··· TEXTO PROPORCIONADO ···

Dina ha participado en tres convocatorias para lograr un ascenso. La primera en 2013 y luego en 2017, pero al tener que competir sin los ajustes necesarios no lo logró en ninguna. Por este motivo presentó una denuncia penal por discriminación y acoso laboral en 2017 por la cual aún espera que la causa avance.
En 2021 intentó nuevamente obtener un puesto más calificado y el Estado, su empleador, la instó a someterse a un proceso de oposición transparente por medio del procedimiento establecido por la Oficina Nacional del Servicio Civil (ONSEC), es decir, sin considerar la recomendación del CDPD, y sin tomar en cuenta los pronunciamientos internacionales que destacan la interseccionalidad de opresiones por género y discapacidad.
Aun así, Dina no perdió la esperanza. Se presentó a la convocatoria, pero le respondieron en el portal de la ONSEC que era “candidato no elegible”, aún espera que le den una explicación al respecto. Al despedirse enfatiza “estoy en proceso de reconstrucción y recibiendo terapia psicológica. Todavía siento mucho enojo, tristeza, impotencia, y entre estas emociones que me agobian, no me quiero rendir sin la oportunidad de ver un mejor lugar para nosotras las mujeres con discapacidad”.
Dina, así como quienes conforman la Colectiva Mujeres con capacidad de soñar a colores han sufrido violencias estructurales porque existiendo un Estado que pudo haber generado las condiciones para que ellas pudieran satisfacer sus necesidades y se desarrollaran plenamente no lo hizo y eso les provocó diversas situaciones inequitativas y excluyentes.
Dina ya ha escuchado hablar de la Colectiva de Sololá, y nos dice que en sus vacaciones va a ir a conocerlas. Mientras llega el momento de encontrarse todas siguen apostándole a acabar con las barreras y superar todo lo que les habían dicho que era imposible.
Porque como dice Ricarda, integrante de la colectiva, “hicimos realidad un sueño: en el escenario podemos actuar con libertad”. Heylin, agrega: “aquí aprendí que las mujeres sordas también tenemos derecho a bailar”. Y no en el escalón de cristal, sino en el escenario. Y en la vida.
En Guatemala la Ley de Atención las Personas con Discapacidad data de 1996, en su artículo 35 establece que “se consideran actos de discriminación, el emplear en la selección de personal, mecanismos que no estén adaptados a las condiciones de los aspirantes, el exigir requisitos adicionales a los establecidos por cualquier solicitante y el no emplear por razón de discapacidad, a un trabajador idóneo”. Sin embargo, de acuerdo con el CONADI aún no hay una regulación para aplicar los ajustes razonables y las medidas afirmativas necesarias para la inclusión laboral en igualdad de oportunidades; de hecho, es el único país de América Latina, que no define cuotas en ese sentido.
Para responder a las recomendaciones del CDPD, en 2019 se presentó al Congreso de la República el proyecto de ley de Fomento de Trabajo, Empleo y Emprendimiento para las Personas con Discapacidad (proyecto de ley 5529), pero tanto Silvia Quan como Zilpa Arriola al ser consultadas sobre el tema coincidieron en señalar que no contemplaba regulaciones específicas sobre ajustes razonables. Zilpa explicó que “esta iniciativa no contemplaba este tipo de regulaciones y si bien es cierto que el Código Penal regula la discriminación por discapacidad el Estado no reconoce la denegación de un ajuste razonable como medida específica de discriminación por discapacidad, entonces en el proceso de competencia por un puesto, como el de Dina, al no tener dichos ajustes eso la puso en una situación de desventaja”.

··· DATOS ···

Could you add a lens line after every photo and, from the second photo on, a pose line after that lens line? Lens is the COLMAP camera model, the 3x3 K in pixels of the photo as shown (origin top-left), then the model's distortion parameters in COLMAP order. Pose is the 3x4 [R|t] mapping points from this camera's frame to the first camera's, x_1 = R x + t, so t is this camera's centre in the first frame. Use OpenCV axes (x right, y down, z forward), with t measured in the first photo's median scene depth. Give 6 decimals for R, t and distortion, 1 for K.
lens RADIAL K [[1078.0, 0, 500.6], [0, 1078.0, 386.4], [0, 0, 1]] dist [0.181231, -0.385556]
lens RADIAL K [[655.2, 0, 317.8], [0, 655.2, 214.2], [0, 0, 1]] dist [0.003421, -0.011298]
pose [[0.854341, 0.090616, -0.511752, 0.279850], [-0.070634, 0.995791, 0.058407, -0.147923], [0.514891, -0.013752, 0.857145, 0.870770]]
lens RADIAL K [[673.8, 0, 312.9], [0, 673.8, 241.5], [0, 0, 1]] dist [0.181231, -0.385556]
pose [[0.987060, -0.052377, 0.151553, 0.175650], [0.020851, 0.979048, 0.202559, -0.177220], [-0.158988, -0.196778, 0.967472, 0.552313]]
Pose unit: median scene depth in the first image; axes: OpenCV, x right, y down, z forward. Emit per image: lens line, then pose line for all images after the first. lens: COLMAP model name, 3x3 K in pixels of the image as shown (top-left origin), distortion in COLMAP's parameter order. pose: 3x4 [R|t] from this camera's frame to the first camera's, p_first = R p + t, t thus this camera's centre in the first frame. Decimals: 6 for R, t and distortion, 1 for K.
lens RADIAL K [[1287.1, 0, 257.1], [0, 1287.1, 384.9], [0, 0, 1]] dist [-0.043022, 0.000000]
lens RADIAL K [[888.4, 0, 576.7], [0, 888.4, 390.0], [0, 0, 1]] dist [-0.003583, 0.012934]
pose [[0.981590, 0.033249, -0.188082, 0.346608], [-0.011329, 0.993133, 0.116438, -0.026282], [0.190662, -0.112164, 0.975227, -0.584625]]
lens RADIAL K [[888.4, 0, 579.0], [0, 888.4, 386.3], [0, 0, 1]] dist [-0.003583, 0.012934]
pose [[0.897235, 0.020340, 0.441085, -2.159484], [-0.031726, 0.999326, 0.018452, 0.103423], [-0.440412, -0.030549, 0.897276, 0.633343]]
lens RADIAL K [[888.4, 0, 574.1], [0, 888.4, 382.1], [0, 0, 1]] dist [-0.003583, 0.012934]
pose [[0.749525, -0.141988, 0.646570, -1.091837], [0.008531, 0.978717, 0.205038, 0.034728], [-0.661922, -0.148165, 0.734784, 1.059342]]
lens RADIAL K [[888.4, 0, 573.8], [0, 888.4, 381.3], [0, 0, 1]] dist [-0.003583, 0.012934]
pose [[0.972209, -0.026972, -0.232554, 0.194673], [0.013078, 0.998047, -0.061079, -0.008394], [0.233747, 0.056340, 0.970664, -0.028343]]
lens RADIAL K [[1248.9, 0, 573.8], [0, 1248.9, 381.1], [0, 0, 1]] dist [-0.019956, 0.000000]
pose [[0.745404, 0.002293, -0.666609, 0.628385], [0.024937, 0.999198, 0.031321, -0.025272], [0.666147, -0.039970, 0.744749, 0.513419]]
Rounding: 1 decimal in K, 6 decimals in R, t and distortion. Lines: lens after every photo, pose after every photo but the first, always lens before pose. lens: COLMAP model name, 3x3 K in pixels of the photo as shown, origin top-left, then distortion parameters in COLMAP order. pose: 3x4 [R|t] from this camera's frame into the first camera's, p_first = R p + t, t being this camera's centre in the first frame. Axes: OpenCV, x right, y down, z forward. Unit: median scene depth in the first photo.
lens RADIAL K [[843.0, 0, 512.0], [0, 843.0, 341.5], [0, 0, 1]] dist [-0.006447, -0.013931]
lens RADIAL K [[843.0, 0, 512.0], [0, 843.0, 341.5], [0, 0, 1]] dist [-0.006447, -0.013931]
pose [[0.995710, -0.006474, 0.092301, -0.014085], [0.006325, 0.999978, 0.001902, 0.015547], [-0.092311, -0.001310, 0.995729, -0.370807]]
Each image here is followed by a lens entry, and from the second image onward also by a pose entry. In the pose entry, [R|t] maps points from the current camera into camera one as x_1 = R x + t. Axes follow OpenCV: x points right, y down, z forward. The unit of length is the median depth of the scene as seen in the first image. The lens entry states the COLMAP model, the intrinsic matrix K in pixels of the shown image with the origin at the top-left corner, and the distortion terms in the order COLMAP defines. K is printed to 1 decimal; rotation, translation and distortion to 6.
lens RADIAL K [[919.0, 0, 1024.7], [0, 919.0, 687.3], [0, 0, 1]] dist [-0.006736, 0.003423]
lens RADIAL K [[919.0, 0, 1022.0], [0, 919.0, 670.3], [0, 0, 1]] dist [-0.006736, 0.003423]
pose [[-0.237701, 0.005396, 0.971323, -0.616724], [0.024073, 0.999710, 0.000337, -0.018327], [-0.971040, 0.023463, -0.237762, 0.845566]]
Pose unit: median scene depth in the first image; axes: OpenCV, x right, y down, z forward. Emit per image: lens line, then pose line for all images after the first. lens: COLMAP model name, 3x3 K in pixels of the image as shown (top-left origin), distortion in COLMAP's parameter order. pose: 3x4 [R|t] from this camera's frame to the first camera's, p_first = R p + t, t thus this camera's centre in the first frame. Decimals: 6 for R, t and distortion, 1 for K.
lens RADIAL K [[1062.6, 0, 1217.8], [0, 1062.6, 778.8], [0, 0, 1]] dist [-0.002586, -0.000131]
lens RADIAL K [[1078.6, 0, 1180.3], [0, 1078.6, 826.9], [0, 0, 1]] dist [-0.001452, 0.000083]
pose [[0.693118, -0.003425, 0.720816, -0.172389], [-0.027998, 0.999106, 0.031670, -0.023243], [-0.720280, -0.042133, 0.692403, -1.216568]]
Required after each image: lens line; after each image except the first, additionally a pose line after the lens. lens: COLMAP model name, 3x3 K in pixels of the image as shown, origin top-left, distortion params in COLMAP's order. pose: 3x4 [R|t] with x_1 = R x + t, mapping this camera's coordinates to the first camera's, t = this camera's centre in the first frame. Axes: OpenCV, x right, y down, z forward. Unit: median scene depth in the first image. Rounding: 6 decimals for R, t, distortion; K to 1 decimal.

···

REQUISITOS DE LA TAREA → Según el texto proporcionado, ¿en qué año presentó Dina una denuncia penal por discriminación y acoso laboral? Los ítems son un material aparte, sin relación con el texto proporcionado.

SOLUCIÓN ESCRITA → En 2017.